Bike-share can serve more diverse cities

Velo-City is also a great way to take a step forward and think about bike-share as a service and not just a solution to be implemented. For example, it means that not only Western cities able to afford high-end digitalised solutions, but also developing ones from Latin America, Africa, or Southern Asia should be able to get a bike-sharing service as part of their cycling development programme.

Fortaleza, Brazil, launched its bike-share service Bicicletar in 2014 with 600 bikes (including children’s bikes!). The Special Coordinator for Urban Services, Isabela Ribeiro Do Castro, spoke about its success story that brought the total fleet to 1,200 bikes available across 192 stations. The city worked in parallel on the development of its bicycle lane network and offers free access to the service to public transport pass holders, encouraging more people to use the service. Thanks to these efforts to highlight its cycling potential, the Bloomberg Initiative for Cycling Infrastructure (BICI) awarded a $1 million grant to Fortaleza.

If bike-sharing was not specifically mentioned during the session “Challenges and Opportunities for Cycling in Africa“, face-to-face discussions with cycling advocates from the continent confirmed the willingness to develop such services: secured private lands such as university or corporate campuses should be used to test those services in dense and often underserved areas. Several services are already in operation in Uganda or Nigeria, while others should launch in Ghana, for instance. Given the state of the cycling infrastructure and transportation culture in most African countries, bike-sharing can be considered an anachronism, but as elsewhere, locals consider it part of the cycling development strategy.

Contributing to the knowledge base

Velo-City is a great way for local authorities to learn from initiatives launched in other cities, and city officials are keen on sharing their latest experiments and results to add to the knowledge base.
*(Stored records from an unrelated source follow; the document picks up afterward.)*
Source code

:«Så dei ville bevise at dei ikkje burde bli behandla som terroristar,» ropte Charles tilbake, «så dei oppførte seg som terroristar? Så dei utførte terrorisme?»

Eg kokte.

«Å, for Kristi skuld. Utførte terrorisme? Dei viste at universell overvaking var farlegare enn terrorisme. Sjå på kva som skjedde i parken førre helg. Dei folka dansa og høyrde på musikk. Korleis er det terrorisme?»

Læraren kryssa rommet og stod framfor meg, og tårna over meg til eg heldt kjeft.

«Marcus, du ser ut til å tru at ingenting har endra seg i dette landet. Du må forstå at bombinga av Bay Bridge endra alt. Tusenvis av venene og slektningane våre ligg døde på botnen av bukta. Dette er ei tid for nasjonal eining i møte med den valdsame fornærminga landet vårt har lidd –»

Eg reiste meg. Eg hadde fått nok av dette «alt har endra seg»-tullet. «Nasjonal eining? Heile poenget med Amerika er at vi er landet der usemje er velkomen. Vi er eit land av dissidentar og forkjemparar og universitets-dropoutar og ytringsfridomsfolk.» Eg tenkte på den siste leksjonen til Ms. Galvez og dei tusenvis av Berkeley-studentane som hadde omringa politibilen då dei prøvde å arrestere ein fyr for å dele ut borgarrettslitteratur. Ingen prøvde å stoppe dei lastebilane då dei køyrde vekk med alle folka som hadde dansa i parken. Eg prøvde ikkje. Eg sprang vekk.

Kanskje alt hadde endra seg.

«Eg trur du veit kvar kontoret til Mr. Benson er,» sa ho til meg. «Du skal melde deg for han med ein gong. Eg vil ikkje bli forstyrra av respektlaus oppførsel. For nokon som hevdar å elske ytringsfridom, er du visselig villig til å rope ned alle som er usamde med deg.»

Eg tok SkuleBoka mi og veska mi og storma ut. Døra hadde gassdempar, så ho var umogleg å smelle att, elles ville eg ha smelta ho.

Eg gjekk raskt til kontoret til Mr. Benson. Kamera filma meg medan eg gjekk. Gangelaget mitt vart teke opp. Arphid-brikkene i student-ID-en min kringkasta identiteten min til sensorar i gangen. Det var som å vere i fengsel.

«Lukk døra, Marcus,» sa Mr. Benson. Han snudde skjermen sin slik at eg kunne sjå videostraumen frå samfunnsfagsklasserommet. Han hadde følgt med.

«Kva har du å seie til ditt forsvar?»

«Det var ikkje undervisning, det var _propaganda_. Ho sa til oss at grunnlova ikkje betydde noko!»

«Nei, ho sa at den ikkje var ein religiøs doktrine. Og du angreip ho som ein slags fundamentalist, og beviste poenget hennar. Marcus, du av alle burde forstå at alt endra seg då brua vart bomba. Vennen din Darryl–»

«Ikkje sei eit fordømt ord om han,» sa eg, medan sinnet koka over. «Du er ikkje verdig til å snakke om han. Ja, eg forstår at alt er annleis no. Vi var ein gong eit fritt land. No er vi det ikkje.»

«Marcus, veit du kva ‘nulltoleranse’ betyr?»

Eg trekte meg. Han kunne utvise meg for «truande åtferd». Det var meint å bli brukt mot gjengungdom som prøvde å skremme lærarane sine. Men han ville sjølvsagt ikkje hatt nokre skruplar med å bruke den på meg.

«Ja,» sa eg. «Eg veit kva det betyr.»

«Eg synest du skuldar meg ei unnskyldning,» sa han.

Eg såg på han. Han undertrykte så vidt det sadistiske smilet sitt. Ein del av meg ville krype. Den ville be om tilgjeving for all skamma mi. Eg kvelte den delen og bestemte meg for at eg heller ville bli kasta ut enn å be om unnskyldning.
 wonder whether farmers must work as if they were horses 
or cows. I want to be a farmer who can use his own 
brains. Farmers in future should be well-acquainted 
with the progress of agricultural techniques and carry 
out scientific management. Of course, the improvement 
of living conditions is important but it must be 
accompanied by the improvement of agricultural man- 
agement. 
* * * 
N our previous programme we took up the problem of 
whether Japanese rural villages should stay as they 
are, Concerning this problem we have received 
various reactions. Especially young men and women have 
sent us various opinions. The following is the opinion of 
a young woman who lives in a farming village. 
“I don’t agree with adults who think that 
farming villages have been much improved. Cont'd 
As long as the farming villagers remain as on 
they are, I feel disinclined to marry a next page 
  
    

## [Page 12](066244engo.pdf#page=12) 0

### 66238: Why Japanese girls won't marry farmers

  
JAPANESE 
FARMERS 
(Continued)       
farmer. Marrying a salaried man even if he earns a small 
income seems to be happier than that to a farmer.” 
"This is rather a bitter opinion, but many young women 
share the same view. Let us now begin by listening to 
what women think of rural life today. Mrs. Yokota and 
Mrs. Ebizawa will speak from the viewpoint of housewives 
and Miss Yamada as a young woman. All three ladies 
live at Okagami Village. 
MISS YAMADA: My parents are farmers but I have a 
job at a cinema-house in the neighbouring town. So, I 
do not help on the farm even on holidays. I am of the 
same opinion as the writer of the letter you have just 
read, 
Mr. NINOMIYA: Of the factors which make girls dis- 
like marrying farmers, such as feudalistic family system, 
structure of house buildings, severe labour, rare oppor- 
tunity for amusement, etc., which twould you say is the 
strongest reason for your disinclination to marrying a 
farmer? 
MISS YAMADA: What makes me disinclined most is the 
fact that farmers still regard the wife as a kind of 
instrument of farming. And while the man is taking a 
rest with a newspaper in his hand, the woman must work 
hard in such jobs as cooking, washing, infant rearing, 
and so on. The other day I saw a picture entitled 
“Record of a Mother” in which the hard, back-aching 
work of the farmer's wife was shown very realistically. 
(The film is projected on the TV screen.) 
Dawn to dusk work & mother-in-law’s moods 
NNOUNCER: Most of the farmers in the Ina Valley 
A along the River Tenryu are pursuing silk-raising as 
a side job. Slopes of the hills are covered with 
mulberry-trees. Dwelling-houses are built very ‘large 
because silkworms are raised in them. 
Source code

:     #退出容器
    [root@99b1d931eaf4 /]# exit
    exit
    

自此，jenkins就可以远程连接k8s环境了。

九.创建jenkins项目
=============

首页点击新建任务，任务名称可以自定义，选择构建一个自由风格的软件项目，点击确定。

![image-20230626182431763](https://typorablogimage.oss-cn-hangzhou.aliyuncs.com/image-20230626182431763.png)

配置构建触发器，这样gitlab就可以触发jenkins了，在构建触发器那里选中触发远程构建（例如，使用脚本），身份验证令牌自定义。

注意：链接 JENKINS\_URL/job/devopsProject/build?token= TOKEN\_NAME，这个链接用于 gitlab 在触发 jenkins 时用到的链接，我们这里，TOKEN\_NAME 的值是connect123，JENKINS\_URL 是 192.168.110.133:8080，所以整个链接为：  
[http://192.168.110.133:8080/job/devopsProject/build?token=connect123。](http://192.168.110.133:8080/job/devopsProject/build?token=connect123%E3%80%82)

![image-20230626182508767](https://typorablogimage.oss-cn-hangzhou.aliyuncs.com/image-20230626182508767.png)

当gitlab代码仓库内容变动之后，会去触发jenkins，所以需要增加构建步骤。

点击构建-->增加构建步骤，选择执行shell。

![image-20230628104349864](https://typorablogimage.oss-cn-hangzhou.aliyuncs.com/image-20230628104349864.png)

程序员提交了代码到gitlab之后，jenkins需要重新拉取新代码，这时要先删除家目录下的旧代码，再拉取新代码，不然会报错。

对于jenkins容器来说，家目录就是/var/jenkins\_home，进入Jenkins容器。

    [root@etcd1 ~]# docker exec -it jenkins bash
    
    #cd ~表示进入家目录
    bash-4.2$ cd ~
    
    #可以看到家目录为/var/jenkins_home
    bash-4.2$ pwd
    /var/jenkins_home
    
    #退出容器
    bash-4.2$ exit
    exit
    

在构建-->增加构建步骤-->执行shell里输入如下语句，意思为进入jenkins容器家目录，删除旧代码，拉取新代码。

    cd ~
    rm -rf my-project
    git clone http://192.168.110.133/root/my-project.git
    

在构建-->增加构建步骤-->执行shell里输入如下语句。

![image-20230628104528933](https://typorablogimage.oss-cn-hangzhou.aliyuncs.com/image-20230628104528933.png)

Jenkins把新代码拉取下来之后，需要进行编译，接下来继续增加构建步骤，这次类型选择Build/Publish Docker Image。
For a bike-share enthusiast, there will be a lot of entries with the keyword “intermodality”.

From the Munich and Antwerp feedback on implementing mobility hubs in the session “Innovative Mobility Hubs for Seamless Journeys” to discussions around Brussels’ MaaS experiment Floya, and its impact on promoting intermodality and the adoption of shared mobility, there was indeed a lot to hear and learn about.

” Implementing a MaaS solution like Floya in Brussels is a first step for public transport authorities to accept collaboration with bike share services, even private ones.”

Mathieu Nicaise, STIB-MIVB senior officer, on the need for PT authorities to consider bike-share operators as partners

From the other side of the road (bike-share operators), one topic was raised multiple times during open discussions, echoing what PBSC’s Anthony Rinaldi mentioned during the initial CIE workshop: in front of SLAs defined in the contracts between local authorities and operators, there are currently only fines if you fail… but why not incentivise exceeding the goals? One operator mentioned that with up to 9 rides per bike per day, it is struggling to meet its goals in terms of bike availability and will tend not to operate at full efficiency to lower the usage a bit and respect the SLAs.

In my opinion, Velo-City’s success lies in its will to knock down the walls between the diversity of topics gathered under the “Development of Cycling” label. Anyone attending is indeed challenged and enriched with unique information from people who are not part of their day-to-day network.

Taking a step back and meeting city officials and advocates from all over the world is a great way to rethink bike-sharing, and think about innovative ways to improve it where it already exists, and to implement it where it could have a positive impact.

Thanks to all my fellow Velo Citizens for the good vibes and discussions!